Monday, May 15, 2023

Russia Deploys 16 Strategic Bombers In The North Close To Finland's Border

Busy days at Olenya Air Base south of Murmansk. The satellite image from May 7 shows, among others, two Tu-160 and 12 Tu-95 strategic bombers capable of carrying duel-use cruise missiles; conventional- or nuclear-armed. Photo courtesy @MT_Anderson  

EurAsian Times: Russia’s Nuclear-Capable Tu-95, Tu-160 Bombers Deployed Near NATO Border As Tensions Escalate With Ukraine 

With Russia’s continuous use of its strategic bombers, including the Tu-95 and the Tu-160, for launching conventional stand-off attacks on Ukraine, satellite images have revealed that there has been an unexpected surge of these bombers in Russia’s north close to the NATO border. 

A fresh set of satellite images of the Olenya Air Base in Russia’s Kola peninsula revealed that about 16 strategic bombers had been deployed to this air base close to the NATO countries, Finland and Norway, The Barents Observer reported. 

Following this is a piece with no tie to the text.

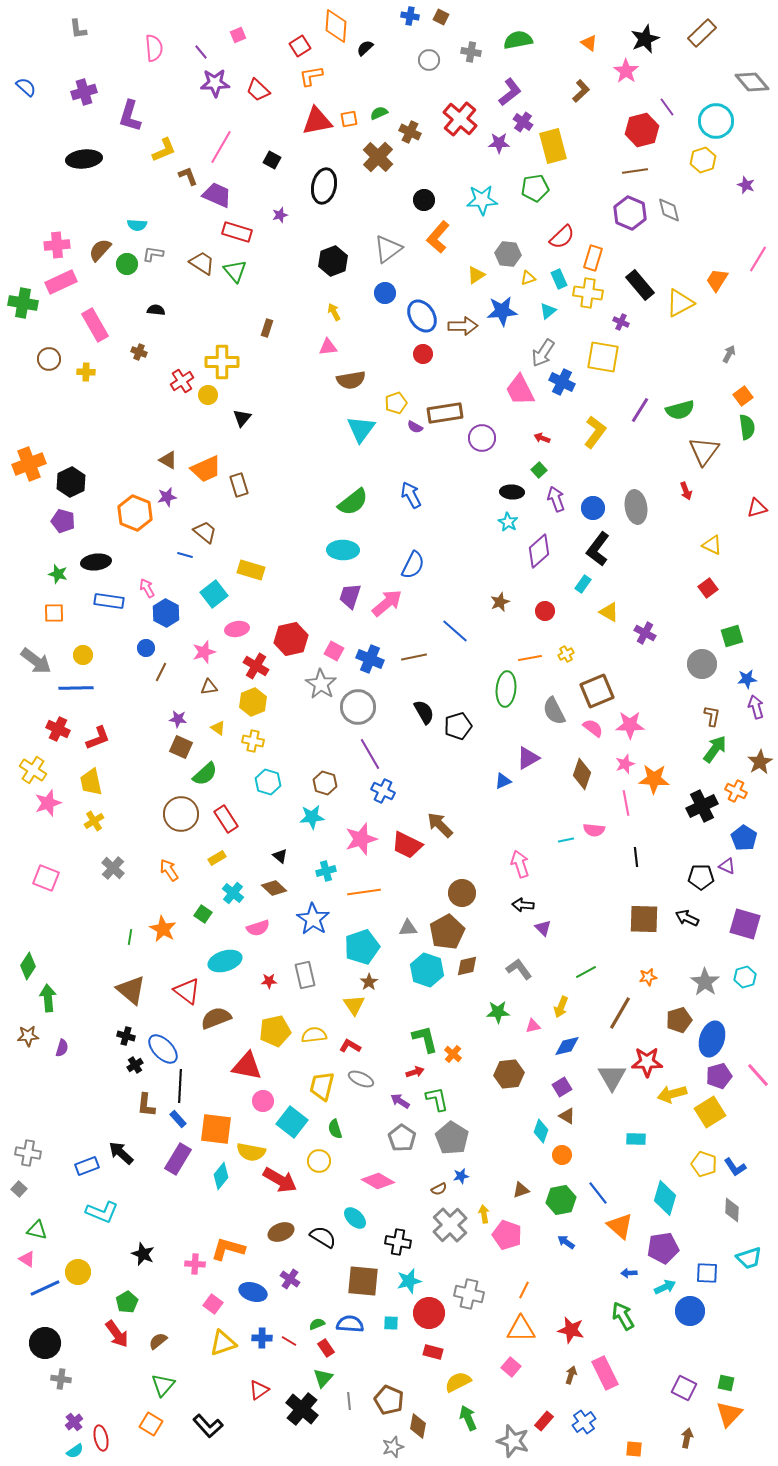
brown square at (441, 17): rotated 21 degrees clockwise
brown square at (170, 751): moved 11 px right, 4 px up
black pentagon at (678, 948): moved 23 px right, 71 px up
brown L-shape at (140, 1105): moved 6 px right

The air base is located in the closed town of Olenegorsk-2, which is an hour’s drive south of Murmansk. The base currently houses 14 Tu-5 bombers, two Tu-160 bombers, and two Tu-22M bombers, besides other heavy transport aircraft, as could be shown in the satellite images.  

Read more ....  

Update #1: Satellite image shows 16 strategic bombers deployed to Kola Peninsula (The Barents Observer)  

Update #2: POISED TO STRIKE Chilling photo shows EIGHTEEN Russian nuke bombers near Nato border as Putin threatens UK over Ukraine missiles (The SUN)  

WNU Editor: I think this deployment has more to do with distancing these bombers away from Ukraine's borders.

6 comments:

Anonymous said...

There's a pretty good chance one or more of these will be destroyed by crews smoking cigarettes or friendly sams.

Anonymous said...

Funny how it constantly happens on russian air bases. Unexpected fires. No damage to anything, ever. Lol

Anonymous said...

The Republic of Moldova is about to leave the Russian-dominated "Commonwealth of Independent States" (CIS). The first step, the withdrawal from the CIS assembly, has already been done. The next step is the formal termination of membership.

The main reason is Russia's ongoing support of so-called Transnistria, which is currently occupying Moldovan territory in the East of the country.

Anonymous said...

Hopefully, the inclement weather ages these planes faster.

Russia has so much money for maintenance as shown by their wonderfully refurbished surface fleet.

Subs get taken care of. Surface vessels not so much.

But Russia rolling in dough we are told.


Vatniks

Anonymous said...

>Subs get taken care of. Surface vessels not so much.

That is intelligent though.

When the debt bubble pops do you think we're going to keep spending half a trillion dollars on a mostly useless surface fleet?

You could defend all of America with a dozen nuclear subs. Who's going to attack when two of them can kill hundreds of millions in retaliation? Nobody.

Ergo, if you're at all concerned about not maxxing out the credit card of your imperial subjects, it's just sound fiscal policy.

When drone aircraft are at the stage where human pilots are no longer necessary the victor will be the power that adapts to modern conditions and replaces expensive legacy systems, instead of propping them up decades past their expiration date.

Anonymous said...

Are these old Google earth images or are they updated?